**EXERCISE PROMPT:** Print all of the following lines exactly, leaving out the pictures.

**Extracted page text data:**
========================

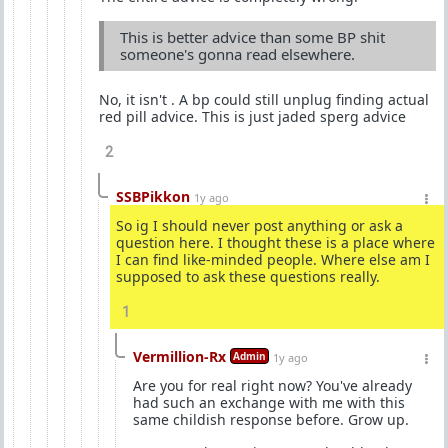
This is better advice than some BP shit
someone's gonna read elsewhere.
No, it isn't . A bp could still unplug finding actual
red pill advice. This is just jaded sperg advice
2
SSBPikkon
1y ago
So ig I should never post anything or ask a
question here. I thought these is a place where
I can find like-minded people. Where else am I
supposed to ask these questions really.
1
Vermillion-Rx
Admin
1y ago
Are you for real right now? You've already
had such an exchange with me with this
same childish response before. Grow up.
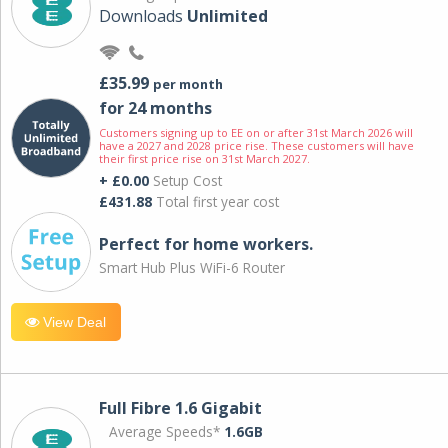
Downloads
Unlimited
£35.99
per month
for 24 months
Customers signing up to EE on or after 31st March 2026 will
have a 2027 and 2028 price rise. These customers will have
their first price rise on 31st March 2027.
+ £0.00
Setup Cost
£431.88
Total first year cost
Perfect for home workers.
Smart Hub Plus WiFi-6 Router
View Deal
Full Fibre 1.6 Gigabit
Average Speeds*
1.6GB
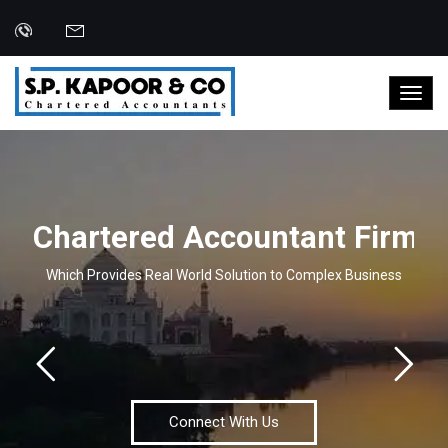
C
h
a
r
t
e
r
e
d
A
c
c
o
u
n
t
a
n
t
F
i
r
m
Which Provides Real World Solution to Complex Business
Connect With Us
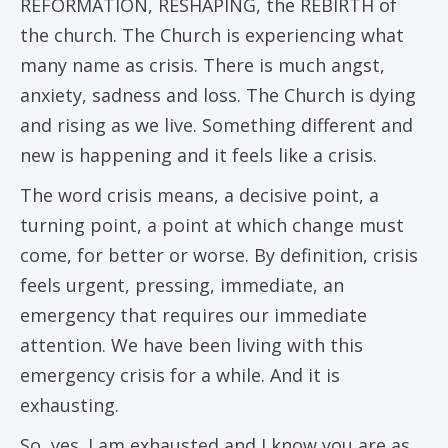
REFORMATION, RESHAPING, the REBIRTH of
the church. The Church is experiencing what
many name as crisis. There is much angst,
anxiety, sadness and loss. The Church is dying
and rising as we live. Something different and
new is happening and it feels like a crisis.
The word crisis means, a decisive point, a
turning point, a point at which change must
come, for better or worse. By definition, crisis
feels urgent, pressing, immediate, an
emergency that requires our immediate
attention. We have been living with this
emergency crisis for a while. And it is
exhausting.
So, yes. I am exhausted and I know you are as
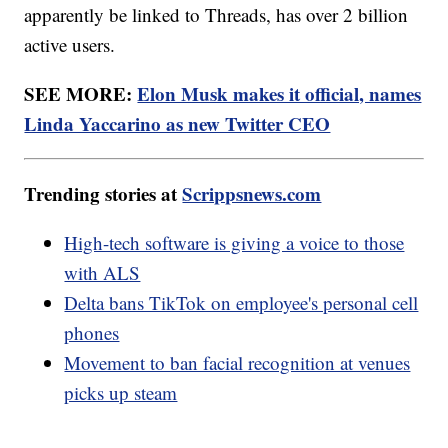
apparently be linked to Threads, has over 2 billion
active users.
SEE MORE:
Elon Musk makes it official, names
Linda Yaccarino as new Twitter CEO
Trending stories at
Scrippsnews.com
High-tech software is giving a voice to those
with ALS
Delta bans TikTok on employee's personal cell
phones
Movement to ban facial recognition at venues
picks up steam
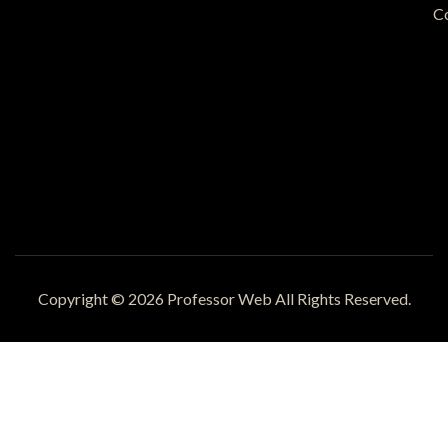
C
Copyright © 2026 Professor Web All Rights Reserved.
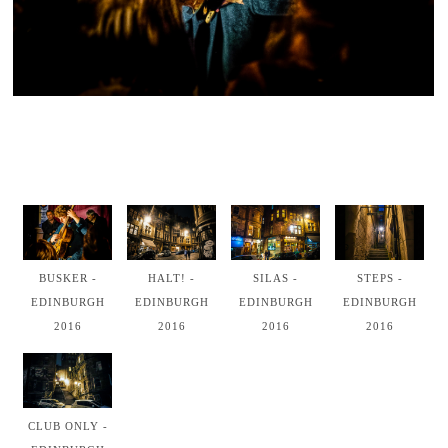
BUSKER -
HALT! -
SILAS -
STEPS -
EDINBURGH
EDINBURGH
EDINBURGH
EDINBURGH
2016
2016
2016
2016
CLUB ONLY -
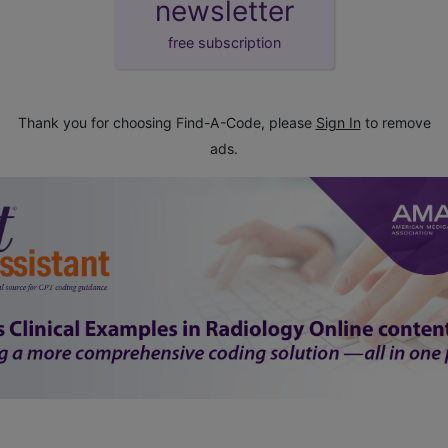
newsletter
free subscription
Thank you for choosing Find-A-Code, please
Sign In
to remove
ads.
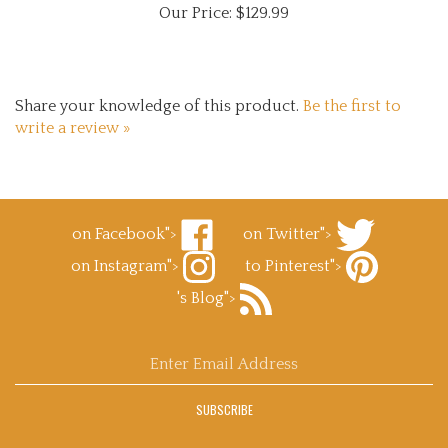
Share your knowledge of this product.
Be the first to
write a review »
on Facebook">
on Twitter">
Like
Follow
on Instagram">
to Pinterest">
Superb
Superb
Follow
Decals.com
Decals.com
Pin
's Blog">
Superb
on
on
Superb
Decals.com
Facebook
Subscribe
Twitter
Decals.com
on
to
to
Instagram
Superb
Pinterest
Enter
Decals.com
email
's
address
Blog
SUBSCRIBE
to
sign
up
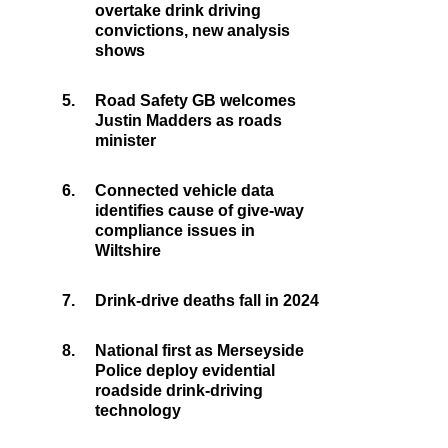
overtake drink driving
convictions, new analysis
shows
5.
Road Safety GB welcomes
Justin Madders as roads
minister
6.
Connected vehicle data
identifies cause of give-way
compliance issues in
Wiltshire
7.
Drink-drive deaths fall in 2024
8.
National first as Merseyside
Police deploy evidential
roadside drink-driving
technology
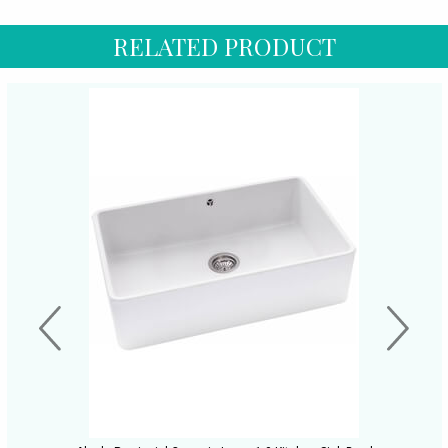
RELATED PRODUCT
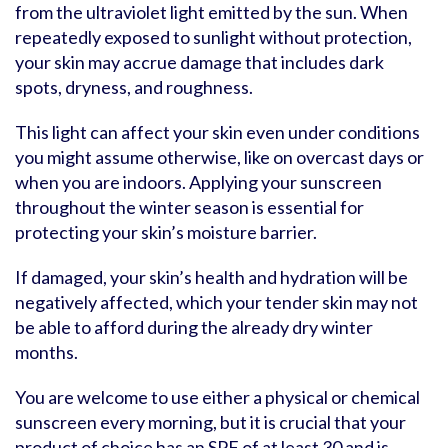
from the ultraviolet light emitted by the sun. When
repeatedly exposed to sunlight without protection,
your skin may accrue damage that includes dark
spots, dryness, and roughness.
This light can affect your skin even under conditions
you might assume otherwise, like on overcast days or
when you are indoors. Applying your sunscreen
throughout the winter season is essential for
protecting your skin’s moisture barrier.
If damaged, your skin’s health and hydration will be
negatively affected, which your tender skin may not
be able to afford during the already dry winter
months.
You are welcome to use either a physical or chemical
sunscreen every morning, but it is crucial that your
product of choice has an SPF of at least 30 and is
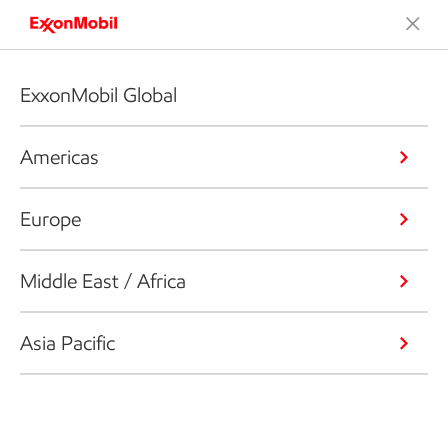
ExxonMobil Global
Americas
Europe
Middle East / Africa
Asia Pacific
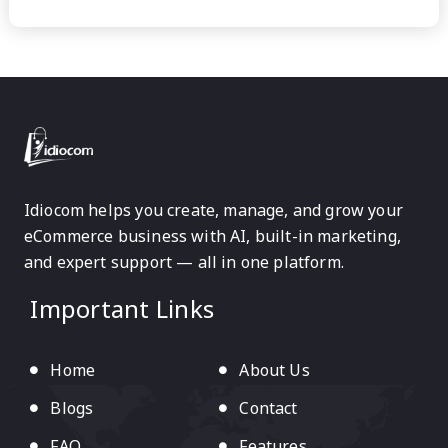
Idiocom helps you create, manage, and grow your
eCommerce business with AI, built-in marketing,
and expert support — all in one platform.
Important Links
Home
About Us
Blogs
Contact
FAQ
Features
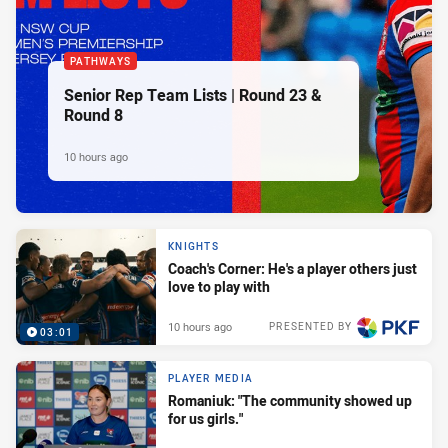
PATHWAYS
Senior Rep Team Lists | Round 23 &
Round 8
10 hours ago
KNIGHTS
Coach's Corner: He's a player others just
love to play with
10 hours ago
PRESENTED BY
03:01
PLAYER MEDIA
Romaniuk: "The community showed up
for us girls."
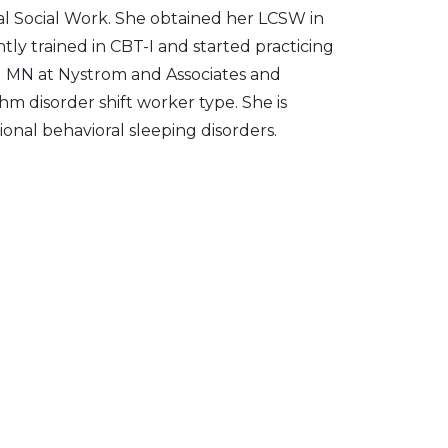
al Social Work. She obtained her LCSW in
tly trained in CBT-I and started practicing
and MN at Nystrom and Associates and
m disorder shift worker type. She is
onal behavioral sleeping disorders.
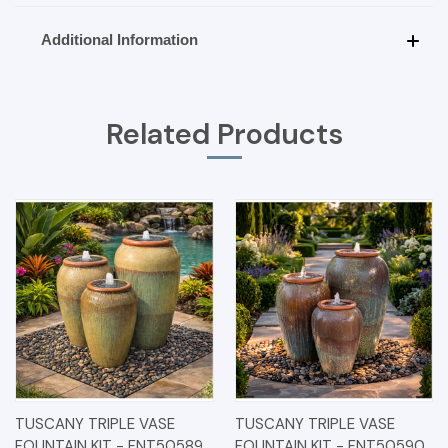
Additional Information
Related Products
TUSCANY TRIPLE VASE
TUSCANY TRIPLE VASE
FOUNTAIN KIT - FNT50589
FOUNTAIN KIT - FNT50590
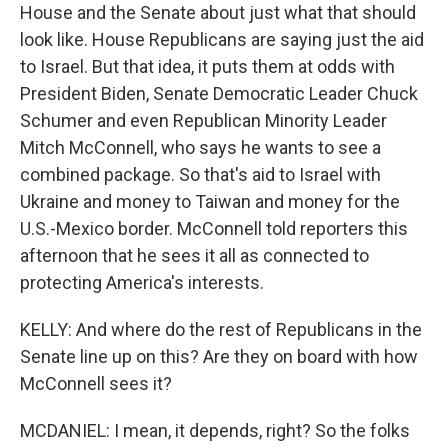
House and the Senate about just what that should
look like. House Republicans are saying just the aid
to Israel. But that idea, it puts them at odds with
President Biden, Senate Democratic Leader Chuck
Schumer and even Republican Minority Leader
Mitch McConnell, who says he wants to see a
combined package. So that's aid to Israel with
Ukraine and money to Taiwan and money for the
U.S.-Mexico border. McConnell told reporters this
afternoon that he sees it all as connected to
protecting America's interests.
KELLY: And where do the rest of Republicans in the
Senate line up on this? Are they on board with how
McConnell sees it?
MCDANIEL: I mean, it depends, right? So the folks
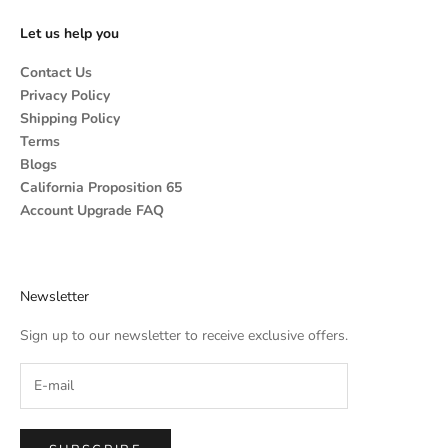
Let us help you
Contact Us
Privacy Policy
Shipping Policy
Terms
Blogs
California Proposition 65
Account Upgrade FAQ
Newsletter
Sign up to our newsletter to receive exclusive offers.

========================

**RESPONSE:**
This is better advice than some BP shit
someone's gonna read elsewhere.
No, it isn't . A bp could still unplug finding actual
red pill advice. This is just jaded sperg advice
2
SSBPikkon
1y ago
So ig I should never post anything or ask a
question here. I thought these is a place where
I can find like-minded people. Where else am I
supposed to ask these questions really.
1
Vermillion-Rx
Admin
1y ago
Are you for real right now? You've already
had such an exchange with me with this
same childish response before. Grow up.
Downloads
Unlimited
£35.99
per month
for 24 months
Customers signing up to EE on or after 31st March 2026 will
have a 2027 and 2028 price rise. These customers will have
their first price rise on 31st March 2027.
+ £0.00
Setup Cost
£431.88
Total first year cost
Perfect for home workers.
Smart Hub Plus WiFi-6 Router
View Deal
Full Fibre 1.6 Gigabit
Average Speeds*
1.6GB
C
h
a
r
t
e
r
e
d
A
c
c
o
u
n
t
a
n
t
F
i
r
m
Which Provides Real World Solution to Complex Business
Connect With Us
REFORMATION, RESHAPING, the REBIRTH of
the church. The Church is experiencing what
many name as crisis. There is much angst,
anxiety, sadness and loss. The Church is dying
and rising as we live. Something different and
new is happening and it feels like a crisis.
The word crisis means, a decisive point, a
turning point, a point at which change must
come, for better or worse. By definition, crisis
feels urgent, pressing, immediate, an
emergency that requires our immediate
attention. We have been living with this
emergency crisis for a while. And it is
exhausting.
So, yes. I am exhausted and I know you are as
apparently be linked to Threads, has over 2 billion
active users.
SEE MORE:
Elon Musk makes it official, names
Linda Yaccarino as new Twitter CEO
Trending stories at
Scrippsnews.com
High-tech software is giving a voice to those
with ALS
Delta bans TikTok on employee's personal cell
phones
Movement to ban facial recognition at venues
picks up steam
C
Copyright © 2026 Professor Web All Rights Reserved.
BUSKER -
HALT! -
SILAS -
STEPS -
EDINBURGH
EDINBURGH
EDINBURGH
EDINBURGH
2016
2016
2016
2016
CLUB ONLY -
newsletter
free subscription
Thank you for choosing Find-A-Code, please
Sign In
to remove
ads.
Share your knowledge of this product.
Be the first to
write a review »
on Facebook">
on Twitter">
Like
Follow
on Instagram">
to Pinterest">
Superb
Superb
Follow
Decals.com
Decals.com
Pin
's Blog">
Superb
on
on
Superb
Decals.com
Facebook
Subscribe
Twitter
Decals.com
on
to
to
Instagram
Superb
Pinterest
Enter
Decals.com
email
's
address
Blog
SUBSCRIBE
to
sign
up
overtake drink driving
convictions, new analysis
shows
5.
Road Safety GB welcomes
Justin Madders as roads
minister
6.
Connected vehicle data
identifies cause of give-way
compliance issues in
Wiltshire
7.
Drink-drive deaths fall in 2024
8.
National first as Merseyside
Police deploy evidential
roadside drink-driving
technology
RELATED PRODUCT
from the ultraviolet light emitted by the sun. When
repeatedly exposed to sunlight without protection,
your skin may accrue damage that includes dark
spots, dryness, and roughness.
This light can affect your skin even under conditions
you might assume otherwise, like on overcast days or
when you are indoors. Applying your sunscreen
throughout the winter season is essential for
protecting your skin’s moisture barrier.
If damaged, your skin’s health and hydration will be
negatively affected, which your tender skin may not
be able to afford during the already dry winter
months.
You are welcome to use either a physical or chemical
sunscreen every morning, but it is crucial that your
product of choice has an SPF of at least 30 and is
ExxonMobil Global
Americas
Europe
Middle East / Africa
Asia Pacific
Idiocom helps you create, manage, and grow your
eCommerce business with AI, built-in marketing,
and expert support — all in one platform.
Important Links
Home
About Us
Blogs
Contact
FAQ
Features
PATHWAYS
Senior Rep Team Lists | Round 23 &
Round 8
10 hours ago
KNIGHTS
Coach's Corner: He's a player others just
love to play with
10 hours ago
PRESENTED BY
03:01
PLAYER MEDIA
Romaniuk: "The community showed up
for us girls."
al Social Work. She obtained her LCSW in
tly trained in CBT-I and started practicing
and MN at Nystrom and Associates and
m disorder shift worker type. She is
onal behavioral sleeping disorders.
Additional Information
Related Products
TUSCANY TRIPLE VASE
TUSCANY TRIPLE VASE
FOUNTAIN KIT - FNT50589
FOUNTAIN KIT - FNT50590
House and the Senate about just what that should
look like. House Republicans are saying just the aid
to Israel. But that idea, it puts them at odds with
President Biden, Senate Democratic Leader Chuck
Schumer and even Republican Minority Leader
Mitch McConnell, who says he wants to see a
combined package. So that's aid to Israel with
Ukraine and money to Taiwan and money for the
U.S.-Mexico border. McConnell told reporters this
afternoon that he sees it all as connected to
protecting America's interests.
KELLY: And where do the rest of Republicans in the
Senate line up on this? Are they on board with how
McConnell sees it?
MCDANIEL: I mean, it depends, right? So the folks
Let us help you
Contact Us
Privacy Policy
Shipping Policy
Terms
Blogs
California Proposition 65
Account Upgrade FAQ
Newsletter
Sign up to our newsletter to receive exclusive offers.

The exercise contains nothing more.